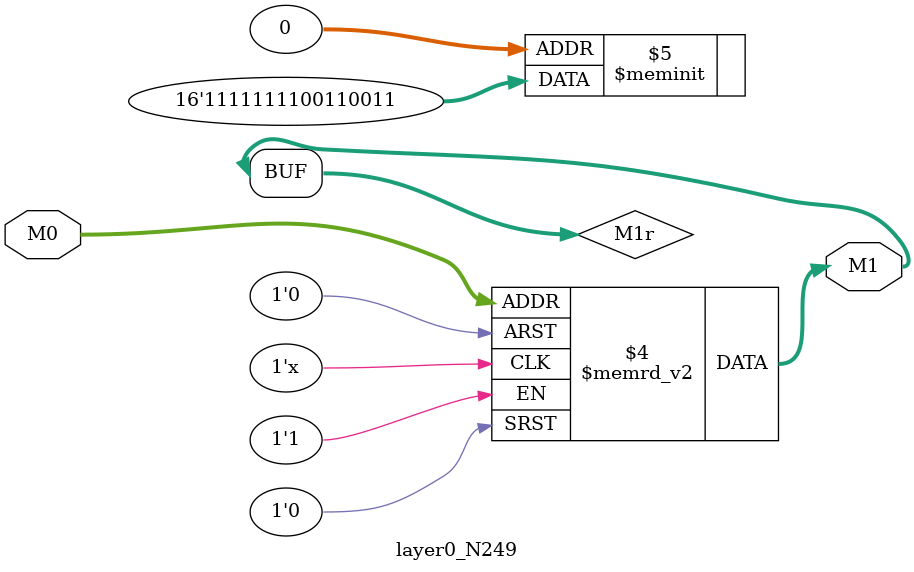
<source format=v>
module layer0_N249 ( input [2:0] M0, output [1:0] M1 );

	(*rom_style = "distributed" *) reg [1:0] M1r;
	assign M1 = M1r;
	always @ (M0) begin
		case (M0)
			3'b000: M1r = 2'b11;
			3'b100: M1r = 2'b11;
			3'b010: M1r = 2'b11;
			3'b110: M1r = 2'b11;
			3'b001: M1r = 2'b00;
			3'b101: M1r = 2'b11;
			3'b011: M1r = 2'b00;
			3'b111: M1r = 2'b11;

		endcase
	end
endmodule

</source>
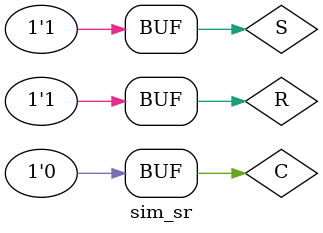
<source format=v>
`timescale 1ns / 1ps


module sim_sr;
    reg S, R, C;
    wire Q, nQ;
    initial begin
        {S, R, C} = 3'b011;
        #10 {S, R, C} = 3'b101;
        #10 {S, R, C} = 3'b010;
        #10 {S, R, C} = 3'b111;
        #10 {S, R, C} = 3'b001;
        #10 {S, R, C} = 3'b010;
        #10 {S, R, C} = 3'b100;
        #10 {S, R, C} = 3'b110;
    end
    sr srt(C, Q, R, S, nQ);
endmodule

</source>
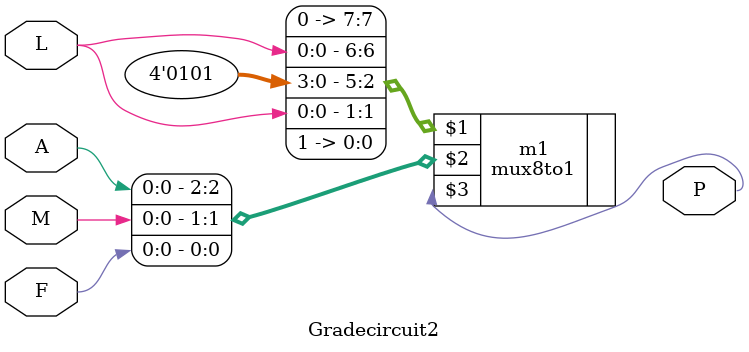
<source format=v>
`timescale 1ns / 1ps


module Gradecircuit2(
    input   A, M, F, L,
    output  P
    );

    mux8to1 m1({1'b0, L, 1'b0, 1'b1, 1'b0, 1'b1, L, 1'b1}, {A, M, F}, P);
endmodule

</source>
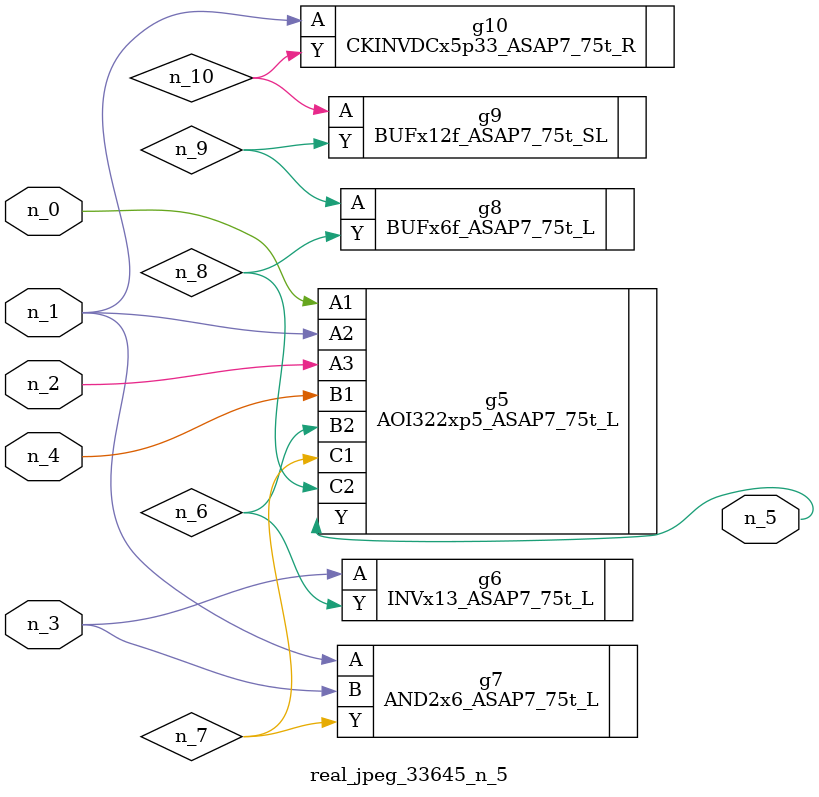
<source format=v>
module real_jpeg_33645_n_5 (n_4, n_0, n_1, n_2, n_3, n_5);

input n_4;
input n_0;
input n_1;
input n_2;
input n_3;

output n_5;

wire n_8;
wire n_6;
wire n_7;
wire n_10;
wire n_9;

AOI322xp5_ASAP7_75t_L g5 ( 
.A1(n_0),
.A2(n_1),
.A3(n_2),
.B1(n_4),
.B2(n_6),
.C1(n_7),
.C2(n_8),
.Y(n_5)
);

AND2x6_ASAP7_75t_L g7 ( 
.A(n_1),
.B(n_3),
.Y(n_7)
);

CKINVDCx5p33_ASAP7_75t_R g10 ( 
.A(n_1),
.Y(n_10)
);

INVx13_ASAP7_75t_L g6 ( 
.A(n_3),
.Y(n_6)
);

BUFx6f_ASAP7_75t_L g8 ( 
.A(n_9),
.Y(n_8)
);

BUFx12f_ASAP7_75t_SL g9 ( 
.A(n_10),
.Y(n_9)
);


endmodule
</source>
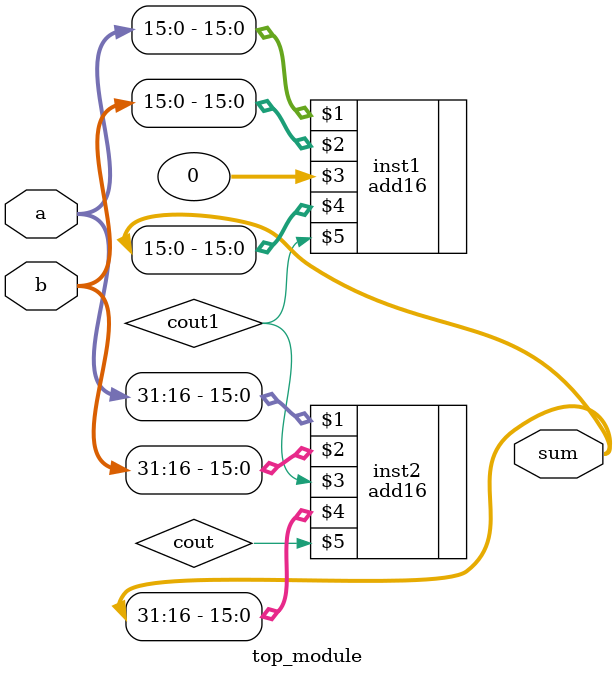
<source format=v>
module top_module(
    input [31:0] a,
    input [31:0] b,
    output [31:0] sum
);
    wire cout1,cout;
    add16 inst1( a[15:0], b[15:0],0, sum[15:0],cout1 );
    add16 inst2( a[31:16], b[31:16],cout1,sum[31:16],cout );

endmodule

</source>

# Your goal:
Retype each line above precisely, please. Skip anything that is a picture.

# Answer to this exercise:
<source format=v>
module layer0_N249 ( input [2:0] M0, output [1:0] M1 );

	(*rom_style = "distributed" *) reg [1:0] M1r;
	assign M1 = M1r;
	always @ (M0) begin
		case (M0)
			3'b000: M1r = 2'b11;
			3'b100: M1r = 2'b11;
			3'b010: M1r = 2'b11;
			3'b110: M1r = 2'b11;
			3'b001: M1r = 2'b00;
			3'b101: M1r = 2'b11;
			3'b011: M1r = 2'b00;
			3'b111: M1r = 2'b11;

		endcase
	end
endmodule

</source>
<source format=v>
`timescale 1ns / 1ps


module sim_sr;
    reg S, R, C;
    wire Q, nQ;
    initial begin
        {S, R, C} = 3'b011;
        #10 {S, R, C} = 3'b101;
        #10 {S, R, C} = 3'b010;
        #10 {S, R, C} = 3'b111;
        #10 {S, R, C} = 3'b001;
        #10 {S, R, C} = 3'b010;
        #10 {S, R, C} = 3'b100;
        #10 {S, R, C} = 3'b110;
    end
    sr srt(C, Q, R, S, nQ);
endmodule

</source>
<source format=v>
`timescale 1ns / 1ps


module Gradecircuit2(
    input   A, M, F, L,
    output  P
    );

    mux8to1 m1({1'b0, L, 1'b0, 1'b1, 1'b0, 1'b1, L, 1'b1}, {A, M, F}, P);
endmodule

</source>
<source format=v>
module real_jpeg_33645_n_5 (n_4, n_0, n_1, n_2, n_3, n_5);

input n_4;
input n_0;
input n_1;
input n_2;
input n_3;

output n_5;

wire n_8;
wire n_6;
wire n_7;
wire n_10;
wire n_9;

AOI322xp5_ASAP7_75t_L g5 ( 
.A1(n_0),
.A2(n_1),
.A3(n_2),
.B1(n_4),
.B2(n_6),
.C1(n_7),
.C2(n_8),
.Y(n_5)
);

AND2x6_ASAP7_75t_L g7 ( 
.A(n_1),
.B(n_3),
.Y(n_7)
);

CKINVDCx5p33_ASAP7_75t_R g10 ( 
.A(n_1),
.Y(n_10)
);

INVx13_ASAP7_75t_L g6 ( 
.A(n_3),
.Y(n_6)
);

BUFx6f_ASAP7_75t_L g8 ( 
.A(n_9),
.Y(n_8)
);

BUFx12f_ASAP7_75t_SL g9 ( 
.A(n_10),
.Y(n_9)
);


endmodule
</source>
<source format=v>
module top_module(
    input [31:0] a,
    input [31:0] b,
    output [31:0] sum
);
    wire cout1,cout;
    add16 inst1( a[15:0], b[15:0],0, sum[15:0],cout1 );
    add16 inst2( a[31:16], b[31:16],cout1,sum[31:16],cout );

endmodule

</source>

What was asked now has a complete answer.